The designer has garnered much attention for his retail interiors, which involve more abstract narratives and rougher mashups of quirky materials, unleashed colour, and texture than his residential spaces, of which AAL has thus far done 15. They are more low-key and luxurious, and not as in-your-face; less iconoclastic in their material choices; and, yes, more livable over the long term. “Residential and retail space are completely different to me,” he says. “They bear little to no similarity. A retail interior has to speak to the consumer but not index domesticity; a residential interior for me should index the person who lives there, whether actually or fictionally. The Goodman loft has details that are more flirtatious than we ordinarily do, but they spoke to the client’s character, which is quite flirtatious and funny.”
That said, in counterpoint to the overt femininity, the team looked to unabashedly masculine furniture forms. The insertion of sharper, darker elements—the coffee table and custom furniture “have a Scarface, cocaine vibe,” he explains, “which is where they took their cues from”—seems to flout the conventions of gender design and move beyond the codes that eternally dictate powder-puff pink for girls and robin’s egg blue for boys. Instead of defying convention, however, de Cárdenas is exploiting it charismatically: sex, in both senses of the word, can add layer and nuance to his work. “I like the difference in gender identity,” he says, “and I hope we never move past it in design.”

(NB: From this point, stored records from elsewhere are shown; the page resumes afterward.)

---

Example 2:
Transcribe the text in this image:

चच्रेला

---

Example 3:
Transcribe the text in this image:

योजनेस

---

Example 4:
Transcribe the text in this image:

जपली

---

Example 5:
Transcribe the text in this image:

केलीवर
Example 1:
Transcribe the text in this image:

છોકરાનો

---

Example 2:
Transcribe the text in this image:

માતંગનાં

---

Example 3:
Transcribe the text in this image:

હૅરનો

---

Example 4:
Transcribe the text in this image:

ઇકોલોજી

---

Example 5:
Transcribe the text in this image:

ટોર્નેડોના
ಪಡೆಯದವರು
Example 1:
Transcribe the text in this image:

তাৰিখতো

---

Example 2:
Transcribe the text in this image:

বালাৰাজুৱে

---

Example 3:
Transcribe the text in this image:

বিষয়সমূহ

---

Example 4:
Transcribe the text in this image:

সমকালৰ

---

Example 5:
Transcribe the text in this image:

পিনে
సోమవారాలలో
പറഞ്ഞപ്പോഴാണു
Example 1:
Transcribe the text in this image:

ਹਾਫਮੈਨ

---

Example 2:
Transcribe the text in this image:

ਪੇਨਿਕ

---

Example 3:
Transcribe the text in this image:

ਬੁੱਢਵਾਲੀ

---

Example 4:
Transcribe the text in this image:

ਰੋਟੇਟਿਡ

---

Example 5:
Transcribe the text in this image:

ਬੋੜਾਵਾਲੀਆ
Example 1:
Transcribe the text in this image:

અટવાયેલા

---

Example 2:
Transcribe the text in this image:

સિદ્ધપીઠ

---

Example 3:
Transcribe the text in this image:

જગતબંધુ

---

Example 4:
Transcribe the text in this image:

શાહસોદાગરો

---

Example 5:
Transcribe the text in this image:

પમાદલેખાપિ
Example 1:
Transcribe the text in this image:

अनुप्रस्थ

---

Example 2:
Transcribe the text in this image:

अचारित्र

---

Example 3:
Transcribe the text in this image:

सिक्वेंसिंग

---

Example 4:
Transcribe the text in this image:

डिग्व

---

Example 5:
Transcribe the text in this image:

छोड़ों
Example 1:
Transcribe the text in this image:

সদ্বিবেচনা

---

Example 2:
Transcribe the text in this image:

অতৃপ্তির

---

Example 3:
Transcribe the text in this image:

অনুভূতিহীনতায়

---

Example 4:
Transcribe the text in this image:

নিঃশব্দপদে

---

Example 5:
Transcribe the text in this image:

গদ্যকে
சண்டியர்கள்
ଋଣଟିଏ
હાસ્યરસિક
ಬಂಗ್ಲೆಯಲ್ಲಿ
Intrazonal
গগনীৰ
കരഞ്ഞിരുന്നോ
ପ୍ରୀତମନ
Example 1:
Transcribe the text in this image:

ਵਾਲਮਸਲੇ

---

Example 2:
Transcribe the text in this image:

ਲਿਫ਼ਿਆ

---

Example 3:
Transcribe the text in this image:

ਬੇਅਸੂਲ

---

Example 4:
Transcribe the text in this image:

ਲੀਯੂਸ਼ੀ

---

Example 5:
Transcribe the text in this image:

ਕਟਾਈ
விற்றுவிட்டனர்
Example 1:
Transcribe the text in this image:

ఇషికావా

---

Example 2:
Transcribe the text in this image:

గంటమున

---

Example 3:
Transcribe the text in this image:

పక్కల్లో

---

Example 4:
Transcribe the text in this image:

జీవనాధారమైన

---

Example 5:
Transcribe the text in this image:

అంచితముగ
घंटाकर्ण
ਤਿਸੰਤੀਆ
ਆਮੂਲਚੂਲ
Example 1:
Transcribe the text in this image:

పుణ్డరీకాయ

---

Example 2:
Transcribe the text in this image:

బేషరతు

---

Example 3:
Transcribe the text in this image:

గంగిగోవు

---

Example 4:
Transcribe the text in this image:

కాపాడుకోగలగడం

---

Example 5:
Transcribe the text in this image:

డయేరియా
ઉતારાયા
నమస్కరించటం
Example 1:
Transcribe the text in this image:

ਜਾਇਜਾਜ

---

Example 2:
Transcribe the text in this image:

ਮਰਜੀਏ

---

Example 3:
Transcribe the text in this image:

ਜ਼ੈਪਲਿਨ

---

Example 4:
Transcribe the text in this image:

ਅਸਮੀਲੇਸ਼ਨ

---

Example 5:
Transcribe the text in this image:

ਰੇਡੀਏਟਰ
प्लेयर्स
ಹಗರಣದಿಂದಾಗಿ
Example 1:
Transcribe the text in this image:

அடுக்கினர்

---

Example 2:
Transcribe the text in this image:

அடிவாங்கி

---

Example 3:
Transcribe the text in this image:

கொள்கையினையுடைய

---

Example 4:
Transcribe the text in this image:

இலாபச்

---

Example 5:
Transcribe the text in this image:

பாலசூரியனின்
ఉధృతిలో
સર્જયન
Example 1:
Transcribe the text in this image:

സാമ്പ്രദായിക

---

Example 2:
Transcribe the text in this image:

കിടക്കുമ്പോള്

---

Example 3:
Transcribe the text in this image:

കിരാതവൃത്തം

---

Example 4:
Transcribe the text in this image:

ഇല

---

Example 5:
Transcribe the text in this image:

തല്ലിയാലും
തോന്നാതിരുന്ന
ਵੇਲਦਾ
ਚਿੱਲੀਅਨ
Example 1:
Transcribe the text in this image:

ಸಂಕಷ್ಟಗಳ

As for Goodman, when new people come into the apartment, their jaws drop, but she has become so comfortable in her space that it doesn’t seem extreme at all. With a background in fashion, she wanted something that was full of what she looks for in that field—uniqueness, colour, texture, and inspiration. “There is nothing expected or overdone about my apartment, and there is nothing in my space that anyone else has,” she says. “What a wonderful feeling that this is truly my home.”